I have not seen issues with this step, unless I accidentally mixed things up and tried to use the Dev service connection to deploy to the test resource or something similar.

Could you double check that the you have the right match, Service Connection -> Service Principal -> RBAC permissions on ADF, or perhaps even try to recreate the service connection and use the new one?

[jnus]

Hi Ok - so I've created a sample in my own subscription, setting up the service connection from scratch and everything worked on the first try. So there's definitely something off with the permissions in the original tenant. Creating a new service connection here, making sure it's contributor on the resource, still gives the auth error though.

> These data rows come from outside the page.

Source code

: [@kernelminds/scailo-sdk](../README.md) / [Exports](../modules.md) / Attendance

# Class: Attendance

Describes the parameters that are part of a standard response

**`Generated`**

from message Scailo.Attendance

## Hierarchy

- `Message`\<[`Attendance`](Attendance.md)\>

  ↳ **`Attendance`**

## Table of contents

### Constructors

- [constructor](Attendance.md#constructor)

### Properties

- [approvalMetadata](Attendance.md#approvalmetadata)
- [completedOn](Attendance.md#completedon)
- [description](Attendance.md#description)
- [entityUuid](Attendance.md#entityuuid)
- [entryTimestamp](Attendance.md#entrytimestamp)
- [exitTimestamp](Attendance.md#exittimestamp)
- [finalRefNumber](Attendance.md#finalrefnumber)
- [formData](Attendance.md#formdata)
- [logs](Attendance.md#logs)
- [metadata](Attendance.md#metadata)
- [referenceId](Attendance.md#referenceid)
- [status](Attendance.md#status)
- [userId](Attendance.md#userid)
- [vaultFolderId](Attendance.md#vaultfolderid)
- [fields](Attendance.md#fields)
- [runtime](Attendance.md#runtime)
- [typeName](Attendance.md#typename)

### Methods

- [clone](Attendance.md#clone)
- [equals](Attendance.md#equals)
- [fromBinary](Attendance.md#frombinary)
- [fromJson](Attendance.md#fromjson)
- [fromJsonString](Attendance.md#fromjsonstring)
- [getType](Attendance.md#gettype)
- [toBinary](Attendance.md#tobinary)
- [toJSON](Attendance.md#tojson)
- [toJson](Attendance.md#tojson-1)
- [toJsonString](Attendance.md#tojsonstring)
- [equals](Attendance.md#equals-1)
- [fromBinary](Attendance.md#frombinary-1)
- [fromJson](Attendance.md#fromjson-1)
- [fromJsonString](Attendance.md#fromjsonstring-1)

There are a couple of differences I'm seeing:

1. In my own subscription, the SP created is given the name <subscription>-<service-connection name>-<subscription id>. In the customer tenant I'm seeing <company name>-POS-Solutions-Commerce-<subscription id>
2. In my tenant, I'm set the be the owner of the enterprise app being created by ADO. In the customer tenant, there are no owners

There might be some Azure policies I'm not aware of at the customer, so I'll look into that. If you have any idea how to troubleshot this, feel free to pitch in ;)

[jnus]

Got it working and it was due to a permission issue as you mentioned. Had multiple SP's with the same name, hence the confusion. Thanks!

[DBojsen]

Hi @jnus

Glad you got it working.
I'll keep the issue open, to track the necessary improvement of the output when this task fails.